• Exercise details: Repeat the entries below exactly. Begin with the first line and end with the line that contains "מזג אויר קיצוניים. משטחי בטיחות יוכלו לשמש".

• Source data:
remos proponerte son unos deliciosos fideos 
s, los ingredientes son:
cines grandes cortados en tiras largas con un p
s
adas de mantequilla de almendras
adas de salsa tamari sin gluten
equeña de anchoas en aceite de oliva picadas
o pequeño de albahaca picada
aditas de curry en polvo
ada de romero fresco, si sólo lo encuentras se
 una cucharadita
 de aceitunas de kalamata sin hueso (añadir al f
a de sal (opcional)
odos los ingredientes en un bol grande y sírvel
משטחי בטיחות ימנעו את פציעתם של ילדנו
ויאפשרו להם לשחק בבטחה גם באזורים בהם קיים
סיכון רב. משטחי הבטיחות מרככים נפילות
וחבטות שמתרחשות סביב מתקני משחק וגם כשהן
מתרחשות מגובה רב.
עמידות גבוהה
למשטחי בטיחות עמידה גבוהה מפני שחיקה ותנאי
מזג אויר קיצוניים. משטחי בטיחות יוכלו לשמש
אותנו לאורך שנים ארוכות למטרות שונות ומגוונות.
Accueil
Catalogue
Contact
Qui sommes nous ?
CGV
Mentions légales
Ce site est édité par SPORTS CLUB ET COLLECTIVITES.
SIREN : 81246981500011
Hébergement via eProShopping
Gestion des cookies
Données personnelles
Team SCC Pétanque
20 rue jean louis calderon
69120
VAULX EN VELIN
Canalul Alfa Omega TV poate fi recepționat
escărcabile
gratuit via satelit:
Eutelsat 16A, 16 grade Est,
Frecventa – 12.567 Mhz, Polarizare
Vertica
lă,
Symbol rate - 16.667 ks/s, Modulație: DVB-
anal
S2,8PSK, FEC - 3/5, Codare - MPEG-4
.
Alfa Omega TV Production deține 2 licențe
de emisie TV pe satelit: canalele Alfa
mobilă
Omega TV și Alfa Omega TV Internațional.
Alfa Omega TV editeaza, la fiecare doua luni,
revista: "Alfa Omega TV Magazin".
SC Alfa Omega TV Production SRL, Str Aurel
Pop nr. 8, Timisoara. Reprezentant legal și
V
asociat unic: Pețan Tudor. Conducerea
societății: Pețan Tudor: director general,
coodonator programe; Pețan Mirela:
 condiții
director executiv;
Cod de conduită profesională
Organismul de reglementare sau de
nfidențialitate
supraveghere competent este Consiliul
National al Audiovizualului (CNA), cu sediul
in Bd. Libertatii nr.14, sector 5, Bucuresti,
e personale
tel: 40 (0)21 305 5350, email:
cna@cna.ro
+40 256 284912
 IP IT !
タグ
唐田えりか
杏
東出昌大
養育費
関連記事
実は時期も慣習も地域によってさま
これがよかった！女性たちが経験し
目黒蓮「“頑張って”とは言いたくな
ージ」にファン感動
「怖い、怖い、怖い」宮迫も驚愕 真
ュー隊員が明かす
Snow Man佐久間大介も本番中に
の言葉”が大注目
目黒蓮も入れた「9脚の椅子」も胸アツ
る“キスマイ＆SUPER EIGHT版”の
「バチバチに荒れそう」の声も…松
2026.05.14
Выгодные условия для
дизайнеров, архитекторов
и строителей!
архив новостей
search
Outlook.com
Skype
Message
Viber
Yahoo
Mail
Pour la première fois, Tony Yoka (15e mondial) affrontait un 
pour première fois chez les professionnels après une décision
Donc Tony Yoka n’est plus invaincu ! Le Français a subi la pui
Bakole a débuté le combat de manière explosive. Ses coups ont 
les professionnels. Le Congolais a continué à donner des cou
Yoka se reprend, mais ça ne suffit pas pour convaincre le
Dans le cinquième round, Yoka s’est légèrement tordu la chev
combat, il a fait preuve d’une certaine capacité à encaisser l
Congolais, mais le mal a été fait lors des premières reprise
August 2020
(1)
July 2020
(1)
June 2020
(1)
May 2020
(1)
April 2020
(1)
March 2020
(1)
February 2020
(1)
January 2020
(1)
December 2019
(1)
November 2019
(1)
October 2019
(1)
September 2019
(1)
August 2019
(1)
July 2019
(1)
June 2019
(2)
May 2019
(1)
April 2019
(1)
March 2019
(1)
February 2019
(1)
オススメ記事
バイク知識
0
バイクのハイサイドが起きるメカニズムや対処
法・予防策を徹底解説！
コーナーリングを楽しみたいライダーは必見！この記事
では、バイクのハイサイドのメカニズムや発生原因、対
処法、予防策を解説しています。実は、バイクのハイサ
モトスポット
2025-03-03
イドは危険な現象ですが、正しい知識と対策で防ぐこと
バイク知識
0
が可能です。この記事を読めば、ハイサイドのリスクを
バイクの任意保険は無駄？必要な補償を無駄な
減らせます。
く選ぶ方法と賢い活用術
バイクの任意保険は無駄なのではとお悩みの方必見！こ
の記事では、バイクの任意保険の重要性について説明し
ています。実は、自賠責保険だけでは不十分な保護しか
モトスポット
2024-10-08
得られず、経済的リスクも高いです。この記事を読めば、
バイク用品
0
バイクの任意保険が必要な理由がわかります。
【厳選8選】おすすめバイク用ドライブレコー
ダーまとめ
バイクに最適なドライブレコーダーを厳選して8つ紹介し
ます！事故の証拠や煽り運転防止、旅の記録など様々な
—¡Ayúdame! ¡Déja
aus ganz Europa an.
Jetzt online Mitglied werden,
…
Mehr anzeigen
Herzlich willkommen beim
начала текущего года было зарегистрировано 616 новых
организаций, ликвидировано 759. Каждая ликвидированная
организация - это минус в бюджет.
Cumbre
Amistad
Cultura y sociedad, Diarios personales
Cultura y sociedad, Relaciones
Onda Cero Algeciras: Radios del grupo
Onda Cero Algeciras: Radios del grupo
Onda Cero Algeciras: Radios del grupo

• Written answer:
remos proponerte son unos deliciosos fideos 
s, los ingredientes son:
cines grandes cortados en tiras largas con un p
s
adas de mantequilla de almendras
adas de salsa tamari sin gluten
equeña de anchoas en aceite de oliva picadas
o pequeño de albahaca picada
aditas de curry en polvo
ada de romero fresco, si sólo lo encuentras se
 una cucharadita
 de aceitunas de kalamata sin hueso (añadir al f
a de sal (opcional)
odos los ingredientes en un bol grande y sírvel
משטחי בטיחות ימנעו את פציעתם של ילדנו
ויאפשרו להם לשחק בבטחה גם באזורים בהם קיים
סיכון רב. משטחי הבטיחות מרככים נפילות
וחבטות שמתרחשות סביב מתקני משחק וגם כשהן
מתרחשות מגובה רב.
עמידות גבוהה
למשטחי בטיחות עמידה גבוהה מפני שחיקה ותנאי
מזג אויר קיצוניים. משטחי בטיחות יוכלו לשמש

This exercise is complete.